*Task to carry out*
Write the next part of the North Sea ecology text, starting right after its last sentence.

With such a variety of habitats available for organisms, there are many species that make a living in the North Sea. According to McGlade, an estimated 500 species of phytoplankton live in the Wadden Sea (a small sea located within the North Sea) alone. There are also estimated to be around 300 species of zooplankton. There are a large amount of benthic species, including meiofauna and macrofauna. Together, there are 224 species of fish and crustaceans. There are also 110 species of birds and 16 species of marine mammals that utilize the North Sea [3].

Food Web and Major Organisms

Annual primary production in the North Sea [4]
Major Organisms
The phytoplankton in the North Sea tends to be dominated by diatoms and dinoflagellates, but changes according to the season [3]. The plankton is largely supplied by incoming water from the Atlantic Ocean [2]. The North Sea produces an average of 1115 mg C/m^2/day. For comparison, the EEZ of the west coast of the United States, an upwelling system, only produces 855 mg C/m^2/day [4].

The predominant herbivorous zooplankton are copepods [5]. The most dominant meiofauna are nematodes.  The macrobenthic fauna includes species of polychaetes, molluscs, and crustaceans. A majority of the fish biomass is comprised of only a few species, most of which are commercially exploited. These species include saithe, haddock, cod, and mackerel [3].

*Source data*
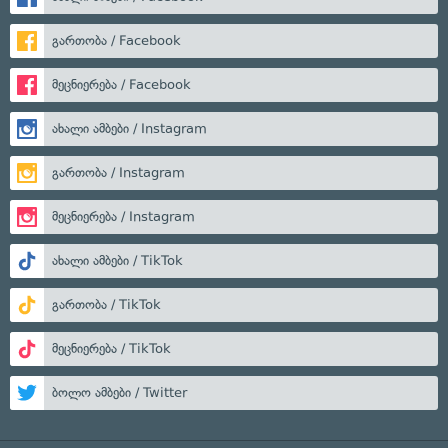
გართობა / Facebook
მეცნიერება / Facebook
ახალი ამბები / Instagram
გართობა / Instagram
მეცნიერება / Instagram
ახალი ამბები / TikTok
გართობა / TikTok
მეცნიერება / TikTok
ბოლო ამბები / Twitter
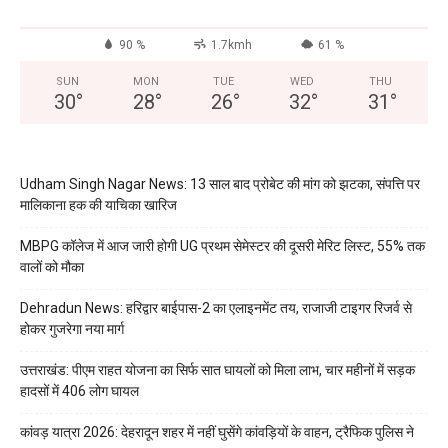
90 %
1.7kmh
61 %
SUN
MON
TUE
WED
THU
30
°
28
°
26
°
32
°
31
°
Udham Singh Nagar News: 13 साल बाद प्रोबेट की मांग को झटका, संपत्ति पर
मालिकाना हक की याचिका खारिज
MBPG कॉलेज में आज जारी होगी UG प्रथम सेमेस्टर की दूसरी मेरिट लिस्ट, 55% तक
वालों को मौका
Dehradun News: हरिद्वार बाईपास-2 का एलाइनमेंट तय, राजाजी टाइगर रिजर्व से
होकर गुजरेगा नया मार्ग
उत्तराखंड: पीएम राहत योजना का सिर्फ सात घायलों को मिला लाभ, चार महीनों में सड़क
हादसों में 406 लोग घायल
कांवड़ यात्रा 2026: देहरादून शहर में नहीं घुसेंगे कांवड़ियों के वाहन, ट्रैफिक पुलिस ने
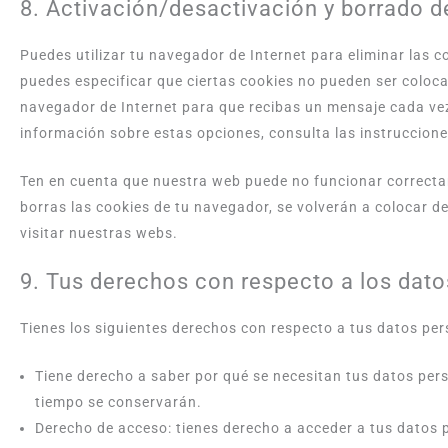
8. Activación/desactivación y borrado d
Puedes utilizar tu navegador de Internet para eliminar las
puedes especificar que ciertas cookies no pueden ser coloca
navegador de Internet para que recibas un mensaje cada ve
información sobre estas opciones, consulta las instruccion
Ten en cuenta que nuestra web puede no funcionar correctam
borras las cookies de tu navegador, se volverán a colocar 
visitar nuestras webs.
9. Tus derechos con respecto a los dat
Tienes los siguientes derechos con respecto a tus datos per
Tiene derecho a saber por qué se necesitan tus datos per
tiempo se conservarán.
Derecho de acceso: tienes derecho a acceder a tus datos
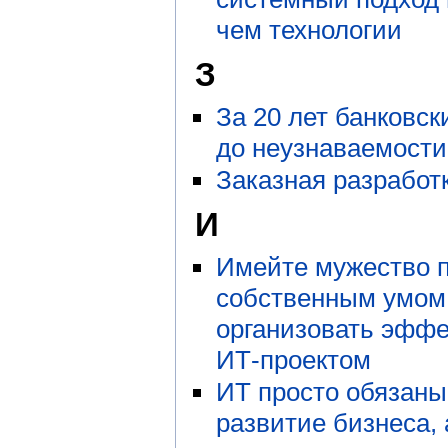
чем технологии
З
За 20 лет банковс
до неузнаваемости
Заказная разработк
И
Имейте мужество 
собственным умом,
организовать эффе
ИТ-проектом
ИТ просто обязаны
развитие бизнеса,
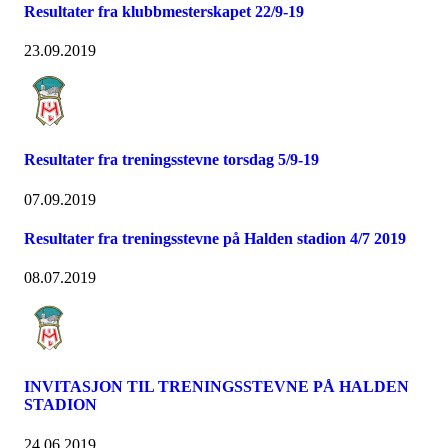
Resultater fra klubbmesterskapet 22/9-19
23.09.2019
Resultater fra treningsstevne torsdag 5/9-19
07.09.2019
Resultater fra treningsstevne på Halden stadion 4/7 2019
08.07.2019
INVITASJON TIL TRENINGSSTEVNE PÅ HALDEN
STADION
24.06.2019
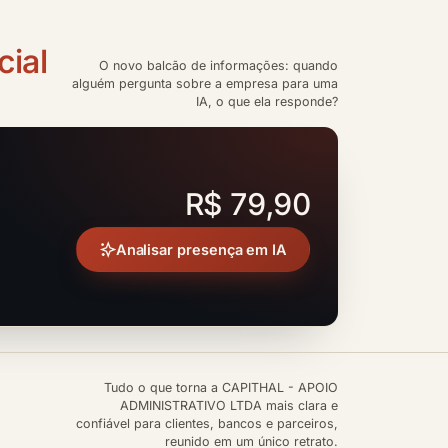
cial
O novo balcão de informações: quando
alguém pergunta sobre a empresa para uma
IA, o que ela responde?
R$ 79,90
Analisar presença em IA
Tudo o que torna a CAPITHAL - APOIO
ADMINISTRATIVO LTDA mais clara e
confiável para clientes, bancos e parceiros,
reunido em um único retrato.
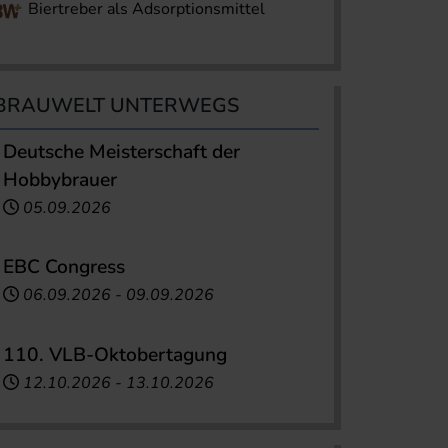
Biertreber als Adsorptionsmittel
BRAUWELT UNTERWEGS
Deutsche Meisterschaft der
Hobbybrauer
05.09.2026
EBC Congress
06.09.2026
-
09.09.2026
110. VLB-Oktobertagung
12.10.2026
-
13.10.2026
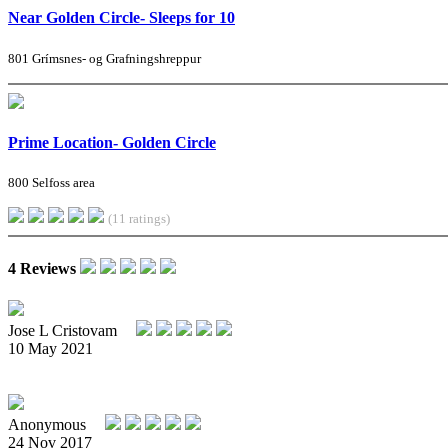
Near Golden Circle- Sleeps for 10
801 Grímsnes- og Grafningshreppur
Prime Location- Golden Circle
800 Selfoss area
(11 ratings)
4 Reviews
Jose L Cristovam
10 May 2021
Anonymous
24 Nov 2017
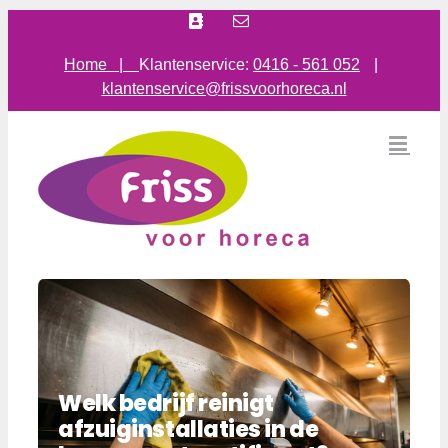
Ga
Facebook
E-
mail
naar
inhoud
Home |
Klantenservice:
0416 - 561 052
|
klantenservice@frissvoorhoreca.nl
Welk bedrijf reinigt
afzuiginstallaties in de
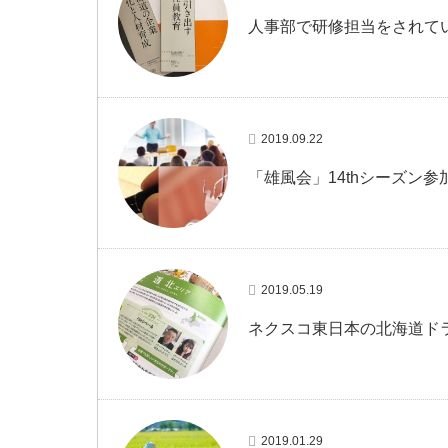
人事部で研修担当をされて
2019.09.22
「雄風会」14thシーズン
2019.05.19
ネクスコ東日本の北海道ドラ
2019.01.29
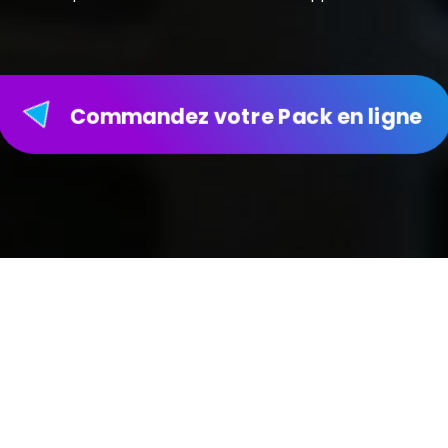
Commandez votre Pack en ligne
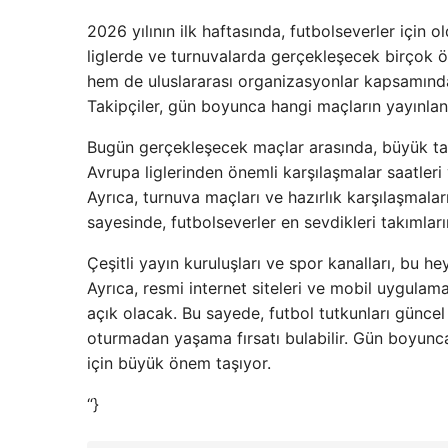
2026 yılının ilk haftasında, futbolseverler içi
liglerde ve turnuvalarda gerçekleşecek birçok ö
hem de uluslararası organizasyonlar kapsamınd
Takipçiler, gün boyunca hangi maçların yayınlan
Bugün gerçekleşecek maçlar arasında, büyük tak
Avrupa liglerinden önemli karşılaşmalar saatleri v
Ayrıca, turnuva maçları ve hazırlık karşılaşmalar
sayesinde, futbolseverler en sevdikleri takımlar
Çeşitli yayın kuruluşları ve spor kanalları, bu 
Ayrıca, resmi internet siteleri ve mobil uygulam
açık olacak. Bu sayede, futbol tutkunları güncel
oturmadan yaşama fırsatı bulabilir. Gün boyunca
için büyük önem taşıyor.
“}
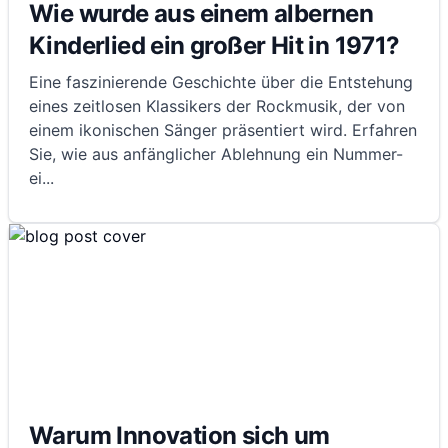
Wie wurde aus einem albernen
Kinderlied ein großer Hit in 1971?
Eine faszinierende Geschichte über die Entstehung
eines zeitlosen Klassikers der Rockmusik, der von
einem ikonischen Sänger präsentiert wird. Erfahren
Sie, wie aus anfänglicher Ablehnung ein Nummer-
ei
...
Warum Innovation sich um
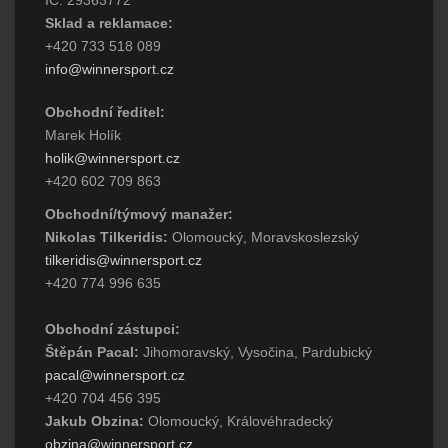
IČ: 29363772
Sklad a reklamace:
+420 733 518 089
info@winnersport.cz
Obchodní ředitel:
Marek Holík
holik@winnersport.cz
+420 602 709 863
Obchodní/týmový manažer:
Nikolas Tilkeridis:
Olomoucký, Moravskoslezský
tilkeridis@winnersport.cz
+420 774 996 635
Obchodní zástupci:
Štěpán Pacal:
Jihomoravský, Vysočina, Pardubický
pacal@winnersport.cz
+420 704 456 395
Jakub Obzina:
Olomoucký, Královéhradecký
obzina@winnersport.cz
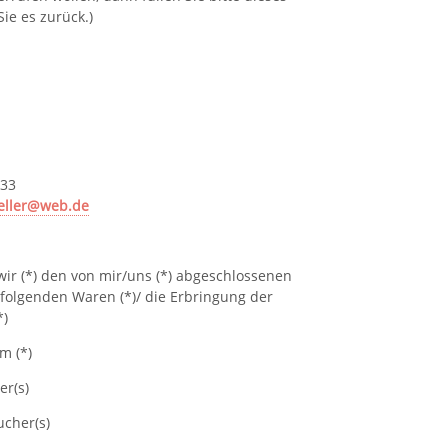
ie es zurück.)
833
eller@web.de
/wir (*) den von mir/uns (*) abgeschlossenen
 folgenden Waren (*)/ die Erbringung der
*)
m (*)
er(s)
ucher(s)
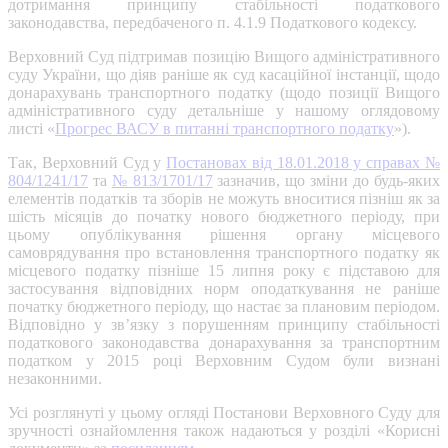
дотримання принципу стабільності податкового
законодавства, передбаченого п. 4.1.9 Податкового кодексу.
Верховний Суд підтримав позицію Вищого адміністративного
суду України, що діяв раніше як суд касаційної інстанції, щодо
донарахувань транспортного податку (щодо позиції Вищого
адміністративного суду детальніше у нашому оглядовому
листі «
Прогрес ВАСУ в питанні транспортного податку
»).
Так, Верховний Суд у
Постановах від 18.01.2018 у справах №
804/1241/17
та
№ 813/1701/17
зазначив, що зміни до будь-яких
елементів податків та зборів не можуть вноситися пізніш як за
шість місяців до початку нового бюджетного періоду, при
цьому опублікування рішення органу місцевого
самоврядування про встановлення транспортного податку як
місцевого податку пізніше 15 липня року є підставою для
застосування відповідних норм оподаткування не раніше
початку бюджетного періоду, що настає за плановим періодом.
Відповідно у зв’язку з порушенням принципу стабільності
податкового законодавства донарахування за транспортним
податком у 2015 році Верховним Судом були визнані
незаконними.
Усі розглянуті у цьому огляді Постанови Верховного Суду для
зручності ознайомлення також надаються у розділі «Корисні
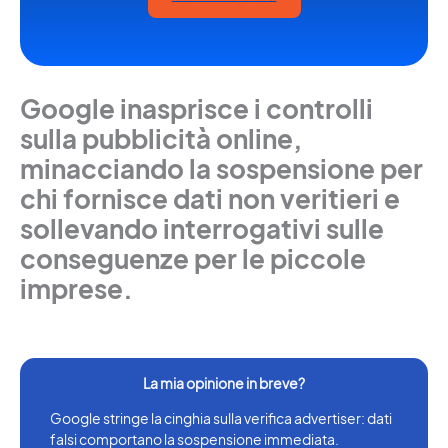
Google inasprisce i controlli
sulla pubblicità online,
minacciando la sospensione per
chi fornisce dati non veritieri e
sollevando interrogativi sulle
conseguenze per le piccole
imprese.
Google stringe la cinghia sulla verifica advertiser: dati
falsi comportano la sospensione immediata.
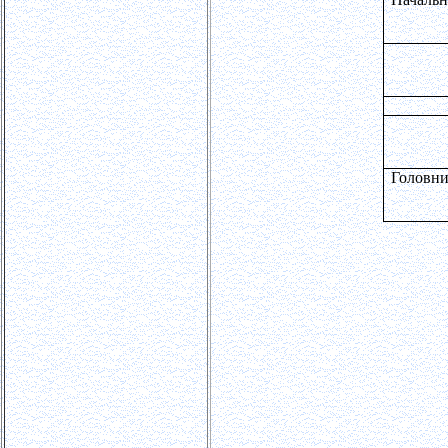
Головни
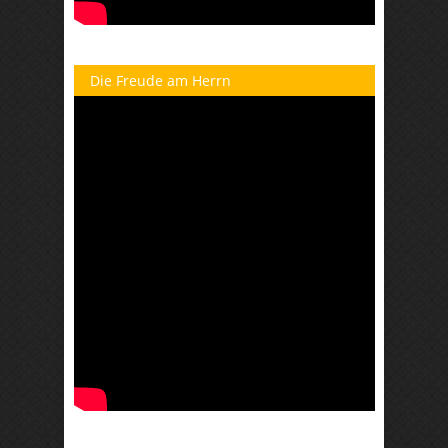
Die Freude am Herrn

*Result of this exercise*
Basic food web of the North Sea [5]
Food Web
Like all marine food webs, the food web of the North Sea begins with phytoplankton. Herbivorous zooplankton, such as copepods, consume the phytoplankton. Zooplankton are consumed by small carnivorous invertebrates, like ctenophores, and pelagic fish, like herring. The pelagic fish also consume the small carnivorous invertebrates. Pelagic fish are consumed by seabirds, marine mammals, and demersal fish [5].

The feces of the zooplankton goes to bacteria in the sediment, which are then consumed by the benthic fauna. Macrofauna consume the meiofauna. In turn, the macrofauna are consumed by demersal fish and shorebirds [5]. Of course, humans are at the top of the food chain, exploiting several levels of the food web.

Historical Use

A diagram showing purse seining [6]
History of Fishing
The Dutch were the first people to establish an open-sea fishery in the North Sea. In the 15th century, they were using drift nets to catch herring. Dispute over the sea's resources occurred between the Dutch and the British, until Mare Liberum (1609) declared the freedom of the seas and the right to harvest its resources [3].

Between 1900 and the beginning of WWI in 1914, herring catch reached a peak because of the development of new technologies (i.e. steam vessels). During the war, fishing declined but picked up afterward, although it was never as prominent as it previously was. Similarly, fishing also declined during WWII. After the war, the industrial fishery began to pick up [3].

In 1965, purse seining was introduced to the North Sea, which caused yet another peak in the herring fishery. Herring populations declined rapidly until 1977 when a total ban on herring fishing was imposed. The ban was removed a few years later and herring currently have the highest catch of any species in the North Sea [3].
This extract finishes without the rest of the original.